__Instructions to follow__: Return the listing below verbatim. Pictures do not belong in the copy.

__Given records__:

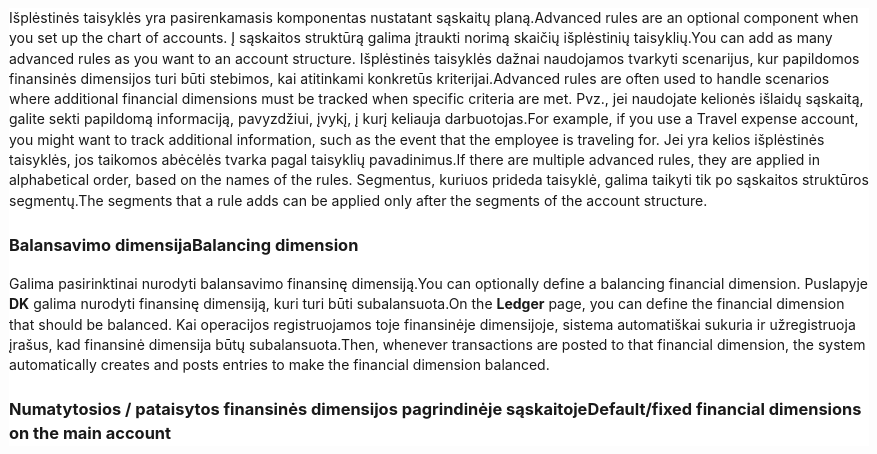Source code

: <span data-ttu-id="2bd49-123">Išplėstinės taisyklės yra pasirenkamasis komponentas nustatant sąskaitų planą.</span><span class="sxs-lookup"><span data-stu-id="2bd49-123">Advanced rules are an optional component when you set up the chart of accounts.</span></span> <span data-ttu-id="2bd49-124">Į sąskaitos struktūrą galima įtraukti norimą skaičių išplėstinių taisyklių.</span><span class="sxs-lookup"><span data-stu-id="2bd49-124">You can add as many advanced rules as you want to an account structure.</span></span> <span data-ttu-id="2bd49-125">Išplėstinės taisyklės dažnai naudojamos tvarkyti scenarijus, kur papildomos finansinės dimensijos turi būti stebimos, kai atitinkami konkretūs kriterijai.</span><span class="sxs-lookup"><span data-stu-id="2bd49-125">Advanced rules are often used to handle scenarios where additional financial dimensions must be tracked when specific criteria are met.</span></span> <span data-ttu-id="2bd49-126">Pvz., jei naudojate kelionės išlaidų sąskaitą, galite sekti papildomą informaciją, pavyzdžiui, įvykį, į kurį keliauja darbuotojas.</span><span class="sxs-lookup"><span data-stu-id="2bd49-126">For example, if you use a Travel expense account, you might want to track additional information, such as the event that the employee is traveling for.</span></span> <span data-ttu-id="2bd49-127">Jei yra kelios išplėstinės taisyklės, jos taikomos abėcėlės tvarka pagal taisyklių pavadinimus.</span><span class="sxs-lookup"><span data-stu-id="2bd49-127">If there are multiple advanced rules, they are applied in alphabetical order, based on the names of the rules.</span></span> <span data-ttu-id="2bd49-128">Segmentus, kuriuos prideda taisyklė, galima taikyti tik po sąskaitos struktūros segmentų.</span><span class="sxs-lookup"><span data-stu-id="2bd49-128">The segments that a rule adds can be applied only after the segments of the account structure.</span></span>

### <a name="balancing-dimension"></a><span data-ttu-id="2bd49-129">Balansavimo dimensija</span><span class="sxs-lookup"><span data-stu-id="2bd49-129">Balancing dimension</span></span>

<span data-ttu-id="2bd49-130">Galima pasirinktinai nurodyti balansavimo finansinę dimensiją.</span><span class="sxs-lookup"><span data-stu-id="2bd49-130">You can optionally define a balancing financial dimension.</span></span> <span data-ttu-id="2bd49-131">Puslapyje **DK** galima nurodyti finansinę dimensiją, kuri turi būti subalansuota.</span><span class="sxs-lookup"><span data-stu-id="2bd49-131">On the **Ledger** page, you can define the financial dimension that should be balanced.</span></span> <span data-ttu-id="2bd49-132">Kai operacijos registruojamos toje finansinėje dimensijoje, sistema automatiškai sukuria ir užregistruoja įrašus, kad finansinė dimensija būtų subalansuota.</span><span class="sxs-lookup"><span data-stu-id="2bd49-132">Then, whenever transactions are posted to that financial dimension, the system automatically creates and posts entries to make the financial dimension balanced.</span></span>

### <a name="defaultfixed-financial-dimensions-on-the-main-account"></a><span data-ttu-id="2bd49-133">Numatytosios / pataisytos finansinės dimensijos pagrindinėje sąskaitoje</span><span class="sxs-lookup"><span data-stu-id="2bd49-133">Default/fixed financial dimensions on the main account</span></span>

__Response area__:
Source code

: <span data-ttu-id="2bd49-123">Išplėstinės taisyklės yra pasirenkamasis komponentas nustatant sąskaitų planą.</span><span class="sxs-lookup"><span data-stu-id="2bd49-123">Advanced rules are an optional component when you set up the chart of accounts.</span></span> <span data-ttu-id="2bd49-124">Į sąskaitos struktūrą galima įtraukti norimą skaičių išplėstinių taisyklių.</span><span class="sxs-lookup"><span data-stu-id="2bd49-124">You can add as many advanced rules as you want to an account structure.</span></span> <span data-ttu-id="2bd49-125">Išplėstinės taisyklės dažnai naudojamos tvarkyti scenarijus, kur papildomos finansinės dimensijos turi būti stebimos, kai atitinkami konkretūs kriterijai.</span><span class="sxs-lookup"><span data-stu-id="2bd49-125">Advanced rules are often used to handle scenarios where additional financial dimensions must be tracked when specific criteria are met.</span></span> <span data-ttu-id="2bd49-126">Pvz., jei naudojate kelionės išlaidų sąskaitą, galite sekti papildomą informaciją, pavyzdžiui, įvykį, į kurį keliauja darbuotojas.</span><span class="sxs-lookup"><span data-stu-id="2bd49-126">For example, if you use a Travel expense account, you might want to track additional information, such as the event that the employee is traveling for.</span></span> <span data-ttu-id="2bd49-127">Jei yra kelios išplėstinės taisyklės, jos taikomos abėcėlės tvarka pagal taisyklių pavadinimus.</span><span class="sxs-lookup"><span data-stu-id="2bd49-127">If there are multiple advanced rules, they are applied in alphabetical order, based on the names of the rules.</span></span> <span data-ttu-id="2bd49-128">Segmentus, kuriuos prideda taisyklė, galima taikyti tik po sąskaitos struktūros segmentų.</span><span class="sxs-lookup"><span data-stu-id="2bd49-128">The segments that a rule adds can be applied only after the segments of the account structure.</span></span>

### <a name="balancing-dimension"></a><span data-ttu-id="2bd49-129">Balansavimo dimensija</span><span class="sxs-lookup"><span data-stu-id="2bd49-129">Balancing dimension</span></span>

<span data-ttu-id="2bd49-130">Galima pasirinktinai nurodyti balansavimo finansinę dimensiją.</span><span class="sxs-lookup"><span data-stu-id="2bd49-130">You can optionally define a balancing financial dimension.</span></span> <span data-ttu-id="2bd49-131">Puslapyje **DK** galima nurodyti finansinę dimensiją, kuri turi būti subalansuota.</span><span class="sxs-lookup"><span data-stu-id="2bd49-131">On the **Ledger** page, you can define the financial dimension that should be balanced.</span></span> <span data-ttu-id="2bd49-132">Kai operacijos registruojamos toje finansinėje dimensijoje, sistema automatiškai sukuria ir užregistruoja įrašus, kad finansinė dimensija būtų subalansuota.</span><span class="sxs-lookup"><span data-stu-id="2bd49-132">Then, whenever transactions are posted to that financial dimension, the system automatically creates and posts entries to make the financial dimension balanced.</span></span>

### <a name="defaultfixed-financial-dimensions-on-the-main-account"></a><span data-ttu-id="2bd49-133">Numatytosios / pataisytos finansinės dimensijos pagrindinėje sąskaitoje</span><span class="sxs-lookup"><span data-stu-id="2bd49-133">Default/fixed financial dimensions on the main account</span></span>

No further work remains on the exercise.